Меня часто подзывают к себе две цыпочки; это секретарши, которые, по-видимому, впервые в жизни сели за компьютер. И слегка паникуют – с полным основанием, впрочем. Но стоит мне к ним подойти, как рядом тут же оказывается Тиссеран, прервавший ради этого свои объяснения. Кажется, его особенно привлекает одна из двух; она и вправду красотка, свеженькая, очень сексуальная; на ней обтягивающая блузка из черных кружев, и ее груди чуть подрагивают под тканью. Увы, всякий раз, как Тиссеран приближается к бедной секретарше, на ее лице появляется гримаса недовольства, почти отвращения. Это какой-то рок.
В пять часов снова раздается звонок. Наши ученики собирают вещи и готовятся уйти; но тут к нам подходит Шнебеле: этот зловредный субъект, похоже, никак не уймется. Сначала он пытается расколоть нас, обратившись персонально ко мне: «Думаю, с этим вопросом следует обратиться к системному администратору, то есть к вам…» Затем спрашивает: надо ли покупать инвертор для стабилизации напряжения в питании сетевого сервера? Одни утверждают, что да, другие – что нет. Я не имею на сей счет никакого мнения и собираюсь ему об этом сказать. Но Тиссеран (решительно, парень в превосходной форме!) опережает меня: недавно вышло исследование на эту тему, не моргнув глазом заявляет он, и автор делает четкий вывод – если достигнут определенный уровень эксплуатации машины, то инвертор окупается очень быстро, меньше чем за три года. К сожалению, у него нет при себе ни самой книги, ни ее выходных данных; но он может прислать из Парижа ксерокопию, когда вернется.
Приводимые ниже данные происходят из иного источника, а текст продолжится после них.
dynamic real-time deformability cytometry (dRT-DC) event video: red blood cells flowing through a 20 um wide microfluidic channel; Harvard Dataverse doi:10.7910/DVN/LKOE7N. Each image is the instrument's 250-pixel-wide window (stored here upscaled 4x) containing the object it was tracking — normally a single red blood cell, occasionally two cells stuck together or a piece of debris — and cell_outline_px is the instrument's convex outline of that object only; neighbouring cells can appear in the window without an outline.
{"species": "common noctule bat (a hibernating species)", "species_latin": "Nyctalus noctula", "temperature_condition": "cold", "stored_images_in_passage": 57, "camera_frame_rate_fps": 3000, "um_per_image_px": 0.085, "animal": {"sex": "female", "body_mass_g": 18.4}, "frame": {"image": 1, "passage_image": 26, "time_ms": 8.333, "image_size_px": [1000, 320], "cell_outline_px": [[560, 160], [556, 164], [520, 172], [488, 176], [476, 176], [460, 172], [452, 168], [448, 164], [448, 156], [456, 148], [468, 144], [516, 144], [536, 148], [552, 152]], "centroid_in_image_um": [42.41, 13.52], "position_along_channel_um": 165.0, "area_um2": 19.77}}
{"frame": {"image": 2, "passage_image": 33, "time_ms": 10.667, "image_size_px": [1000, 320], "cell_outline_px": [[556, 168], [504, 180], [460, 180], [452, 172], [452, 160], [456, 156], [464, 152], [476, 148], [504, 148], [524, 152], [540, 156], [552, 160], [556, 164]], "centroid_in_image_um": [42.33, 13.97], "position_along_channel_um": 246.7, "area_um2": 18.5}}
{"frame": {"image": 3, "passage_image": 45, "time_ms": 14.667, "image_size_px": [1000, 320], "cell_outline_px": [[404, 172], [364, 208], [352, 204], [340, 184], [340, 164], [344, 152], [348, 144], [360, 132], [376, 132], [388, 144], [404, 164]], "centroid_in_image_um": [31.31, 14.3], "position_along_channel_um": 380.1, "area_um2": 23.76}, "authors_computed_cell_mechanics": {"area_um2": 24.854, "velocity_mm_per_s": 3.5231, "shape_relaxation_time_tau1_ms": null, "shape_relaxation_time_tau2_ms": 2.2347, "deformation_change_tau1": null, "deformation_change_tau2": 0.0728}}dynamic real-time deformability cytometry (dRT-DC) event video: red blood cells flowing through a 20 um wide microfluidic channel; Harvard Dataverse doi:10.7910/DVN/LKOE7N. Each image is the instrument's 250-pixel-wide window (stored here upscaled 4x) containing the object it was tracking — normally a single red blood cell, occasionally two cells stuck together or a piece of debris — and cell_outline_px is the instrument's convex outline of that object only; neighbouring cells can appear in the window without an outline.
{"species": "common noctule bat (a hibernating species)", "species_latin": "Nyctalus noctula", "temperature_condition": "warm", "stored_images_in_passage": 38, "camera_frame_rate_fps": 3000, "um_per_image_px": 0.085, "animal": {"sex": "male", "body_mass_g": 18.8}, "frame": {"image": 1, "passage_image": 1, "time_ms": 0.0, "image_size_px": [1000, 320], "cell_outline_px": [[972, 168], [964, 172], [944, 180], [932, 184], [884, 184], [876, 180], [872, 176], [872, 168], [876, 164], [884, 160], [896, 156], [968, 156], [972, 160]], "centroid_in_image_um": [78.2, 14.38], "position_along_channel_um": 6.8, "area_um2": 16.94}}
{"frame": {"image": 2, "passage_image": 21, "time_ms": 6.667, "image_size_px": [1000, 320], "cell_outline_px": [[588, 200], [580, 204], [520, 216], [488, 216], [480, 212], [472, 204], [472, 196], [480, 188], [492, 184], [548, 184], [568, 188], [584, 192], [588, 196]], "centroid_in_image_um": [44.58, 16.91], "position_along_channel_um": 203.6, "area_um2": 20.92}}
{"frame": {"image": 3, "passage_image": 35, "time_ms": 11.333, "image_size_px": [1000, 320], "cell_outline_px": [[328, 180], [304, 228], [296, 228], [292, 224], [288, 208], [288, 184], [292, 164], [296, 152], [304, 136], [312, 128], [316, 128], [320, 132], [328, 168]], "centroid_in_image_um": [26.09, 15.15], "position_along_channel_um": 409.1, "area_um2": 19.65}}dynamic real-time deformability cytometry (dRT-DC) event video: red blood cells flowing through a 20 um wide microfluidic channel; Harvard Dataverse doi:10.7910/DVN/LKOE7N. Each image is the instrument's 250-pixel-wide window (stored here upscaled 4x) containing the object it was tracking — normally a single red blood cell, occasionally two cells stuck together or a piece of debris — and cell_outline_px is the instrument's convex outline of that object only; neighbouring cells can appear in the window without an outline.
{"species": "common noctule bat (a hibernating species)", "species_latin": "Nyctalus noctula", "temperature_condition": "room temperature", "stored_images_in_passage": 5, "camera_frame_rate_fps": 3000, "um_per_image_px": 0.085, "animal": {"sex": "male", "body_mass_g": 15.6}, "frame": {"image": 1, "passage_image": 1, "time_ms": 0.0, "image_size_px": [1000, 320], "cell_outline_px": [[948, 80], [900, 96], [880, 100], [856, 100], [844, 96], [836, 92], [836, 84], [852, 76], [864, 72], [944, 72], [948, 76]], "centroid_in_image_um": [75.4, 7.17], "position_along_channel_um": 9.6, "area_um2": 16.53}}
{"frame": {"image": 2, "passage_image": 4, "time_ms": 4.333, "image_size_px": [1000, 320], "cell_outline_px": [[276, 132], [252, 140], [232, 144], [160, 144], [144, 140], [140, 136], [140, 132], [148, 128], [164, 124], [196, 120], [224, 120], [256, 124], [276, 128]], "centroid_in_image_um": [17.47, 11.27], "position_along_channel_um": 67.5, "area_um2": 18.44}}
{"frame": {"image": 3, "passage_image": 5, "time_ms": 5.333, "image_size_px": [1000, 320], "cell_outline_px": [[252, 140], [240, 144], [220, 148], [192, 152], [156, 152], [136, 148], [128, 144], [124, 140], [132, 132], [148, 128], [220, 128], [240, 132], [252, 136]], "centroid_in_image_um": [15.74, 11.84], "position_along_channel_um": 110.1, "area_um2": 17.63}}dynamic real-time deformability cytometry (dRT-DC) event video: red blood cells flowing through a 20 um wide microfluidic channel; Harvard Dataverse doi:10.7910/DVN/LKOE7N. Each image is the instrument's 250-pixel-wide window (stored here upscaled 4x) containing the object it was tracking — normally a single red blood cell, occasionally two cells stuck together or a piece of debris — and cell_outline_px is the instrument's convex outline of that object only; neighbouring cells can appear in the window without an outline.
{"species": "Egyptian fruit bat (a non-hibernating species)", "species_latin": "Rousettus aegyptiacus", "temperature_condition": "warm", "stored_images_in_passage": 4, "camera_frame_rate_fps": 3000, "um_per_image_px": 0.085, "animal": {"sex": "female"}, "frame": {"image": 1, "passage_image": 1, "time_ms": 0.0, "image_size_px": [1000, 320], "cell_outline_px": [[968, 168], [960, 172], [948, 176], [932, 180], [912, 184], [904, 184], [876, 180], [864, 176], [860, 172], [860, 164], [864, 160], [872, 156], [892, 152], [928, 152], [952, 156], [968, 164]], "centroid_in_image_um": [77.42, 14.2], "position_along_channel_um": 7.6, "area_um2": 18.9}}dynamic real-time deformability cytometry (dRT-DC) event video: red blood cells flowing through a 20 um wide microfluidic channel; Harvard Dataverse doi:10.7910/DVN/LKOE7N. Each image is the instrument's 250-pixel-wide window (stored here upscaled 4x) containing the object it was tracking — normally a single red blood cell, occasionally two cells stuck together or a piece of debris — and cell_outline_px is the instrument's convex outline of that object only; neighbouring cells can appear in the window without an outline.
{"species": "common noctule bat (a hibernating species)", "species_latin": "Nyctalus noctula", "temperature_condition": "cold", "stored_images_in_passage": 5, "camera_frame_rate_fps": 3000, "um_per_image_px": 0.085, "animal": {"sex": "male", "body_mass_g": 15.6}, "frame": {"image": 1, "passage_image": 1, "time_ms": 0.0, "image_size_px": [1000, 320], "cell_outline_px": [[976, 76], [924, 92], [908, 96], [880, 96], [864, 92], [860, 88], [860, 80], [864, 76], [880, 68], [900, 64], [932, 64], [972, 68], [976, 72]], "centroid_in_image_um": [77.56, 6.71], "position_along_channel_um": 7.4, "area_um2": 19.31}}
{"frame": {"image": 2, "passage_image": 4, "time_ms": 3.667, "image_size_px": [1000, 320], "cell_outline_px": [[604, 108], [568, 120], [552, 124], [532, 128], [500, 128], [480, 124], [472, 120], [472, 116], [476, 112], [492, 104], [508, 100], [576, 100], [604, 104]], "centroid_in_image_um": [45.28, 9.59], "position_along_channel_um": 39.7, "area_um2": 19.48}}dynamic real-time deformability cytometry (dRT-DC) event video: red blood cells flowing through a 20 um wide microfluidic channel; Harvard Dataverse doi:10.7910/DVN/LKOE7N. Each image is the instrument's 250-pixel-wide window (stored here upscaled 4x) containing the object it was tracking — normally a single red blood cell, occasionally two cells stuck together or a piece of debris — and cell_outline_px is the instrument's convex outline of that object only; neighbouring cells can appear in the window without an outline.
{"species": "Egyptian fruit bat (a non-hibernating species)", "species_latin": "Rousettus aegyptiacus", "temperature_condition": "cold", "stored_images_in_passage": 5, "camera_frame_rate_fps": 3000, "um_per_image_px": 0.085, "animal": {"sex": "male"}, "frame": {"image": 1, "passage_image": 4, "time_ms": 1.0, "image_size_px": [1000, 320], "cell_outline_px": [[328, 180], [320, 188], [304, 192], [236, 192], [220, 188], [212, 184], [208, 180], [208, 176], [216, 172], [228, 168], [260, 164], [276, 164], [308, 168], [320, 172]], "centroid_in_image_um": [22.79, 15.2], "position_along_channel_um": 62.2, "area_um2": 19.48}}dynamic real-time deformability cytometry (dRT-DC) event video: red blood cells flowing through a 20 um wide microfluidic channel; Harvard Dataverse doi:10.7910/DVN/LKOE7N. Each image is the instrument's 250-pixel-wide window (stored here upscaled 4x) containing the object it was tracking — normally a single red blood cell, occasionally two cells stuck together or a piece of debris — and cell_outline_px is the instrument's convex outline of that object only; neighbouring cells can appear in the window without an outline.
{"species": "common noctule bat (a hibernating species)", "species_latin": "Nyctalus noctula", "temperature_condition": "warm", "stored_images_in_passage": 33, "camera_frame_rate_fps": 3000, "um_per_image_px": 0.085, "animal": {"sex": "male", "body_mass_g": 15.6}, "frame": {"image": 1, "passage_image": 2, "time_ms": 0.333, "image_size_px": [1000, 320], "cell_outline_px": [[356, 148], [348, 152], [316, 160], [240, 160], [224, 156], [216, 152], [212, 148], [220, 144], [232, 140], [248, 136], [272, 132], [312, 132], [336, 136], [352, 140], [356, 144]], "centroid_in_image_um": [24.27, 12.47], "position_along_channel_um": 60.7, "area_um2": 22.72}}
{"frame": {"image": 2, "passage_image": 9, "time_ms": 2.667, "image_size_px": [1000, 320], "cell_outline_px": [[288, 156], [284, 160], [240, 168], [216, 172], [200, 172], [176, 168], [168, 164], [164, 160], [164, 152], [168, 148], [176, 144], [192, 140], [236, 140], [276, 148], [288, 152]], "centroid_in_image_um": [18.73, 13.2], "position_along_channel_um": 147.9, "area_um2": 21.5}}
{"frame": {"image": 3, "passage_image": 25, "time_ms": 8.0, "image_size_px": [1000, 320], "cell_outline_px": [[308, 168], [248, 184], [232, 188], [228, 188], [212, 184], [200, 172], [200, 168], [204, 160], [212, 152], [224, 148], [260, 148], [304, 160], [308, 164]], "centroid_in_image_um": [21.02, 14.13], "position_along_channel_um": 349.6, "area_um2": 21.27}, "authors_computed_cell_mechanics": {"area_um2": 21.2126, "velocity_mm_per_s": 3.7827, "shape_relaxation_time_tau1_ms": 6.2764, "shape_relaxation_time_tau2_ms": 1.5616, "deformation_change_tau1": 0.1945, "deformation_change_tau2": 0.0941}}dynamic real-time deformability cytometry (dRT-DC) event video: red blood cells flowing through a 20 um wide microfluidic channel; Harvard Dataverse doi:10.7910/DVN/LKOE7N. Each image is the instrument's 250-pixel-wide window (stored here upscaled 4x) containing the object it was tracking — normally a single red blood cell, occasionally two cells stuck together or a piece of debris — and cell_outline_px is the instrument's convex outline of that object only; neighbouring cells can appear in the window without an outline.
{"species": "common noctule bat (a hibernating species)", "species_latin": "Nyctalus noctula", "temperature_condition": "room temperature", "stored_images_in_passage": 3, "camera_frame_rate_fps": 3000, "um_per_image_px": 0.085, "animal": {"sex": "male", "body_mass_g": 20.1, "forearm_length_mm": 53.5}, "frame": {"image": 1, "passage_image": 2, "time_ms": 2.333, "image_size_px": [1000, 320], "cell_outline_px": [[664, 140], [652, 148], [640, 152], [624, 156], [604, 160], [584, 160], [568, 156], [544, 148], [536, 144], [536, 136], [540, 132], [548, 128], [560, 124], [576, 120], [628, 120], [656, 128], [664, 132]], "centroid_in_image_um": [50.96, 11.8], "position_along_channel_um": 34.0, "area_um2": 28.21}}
Сыграно блестяще. Шнебеле с позором покидает поле битвы; он даже желает нам приятно провести вечер.
Часть вечера мы проводим в поисках подходящей гостиницы. И в итоге по предложению Тиссерана останавливаемся в «Гербе Нормандии». Хороший отель, очень хороший; но ведь расходы нам возместят, не правда ли?
Затем он изъявляет желание выпить аперитив. Кто бы сомневался!…
В кафе он выбирает столик по соседству с тем, за которым сидят две девушки. Он садится, девушки уходят. Безупречная синхронизация. Браво, девушки, браво!
Смирившись, он заказывает сухой мартини; а с меня хватит и пива. Я немного нервничаю; курю непрерывно, в буквальном смысле сигарету за сигаретой.
Он сообщает мне, что недавно записался в фитнес-клуб: хочет похудеть, «а заодно, конечно, и девчонок подцепить». Замечательный план, мне нечего возразить.
Я замечаю, что курю все больше и больше; наверно, уже пачки четыре в день. Курение – единственное проявление свободы, возможное в моей жизни. Единственное занятие, которому я предаюсь всецело, всем моим существом. Моя единственная программа на будущее.
Затем Тиссеран затевает разговор на свою излюбленную тему – о том, что «мы, программисты, сейчас короли». Очевидно, он имеет в виду высокие заработки, уважение окружающих, возможность поменять работу когда захочешь. Что ж, в этом-то смысле он прав. Мы действительно короли.
Он развивает свою мысль; а я начинаю новую пачку «кэмела». Вскоре он допивает свой мартини; ему надо вернуться в отель, переодеться перед ужином. Я не против.
Пока он переодевается, я сижу в холле, смотрю телевизор. По телевизору рассказывают о студенческих демонстрациях. Одна из таких демонстраций, в Париже, стала необычайно многолюдной: по свидетельству журналистов, в ней участвовали не менее трехсот тысяч человек. Предполагалось, что это будет мирная демонстрация, вроде как праздник, выплеснувшийся на улицы. Но, как и все мирные демонстрации, она приняла скверный оборот, одному студенту выбили глаз, полицейскому оторвали руку и т.д.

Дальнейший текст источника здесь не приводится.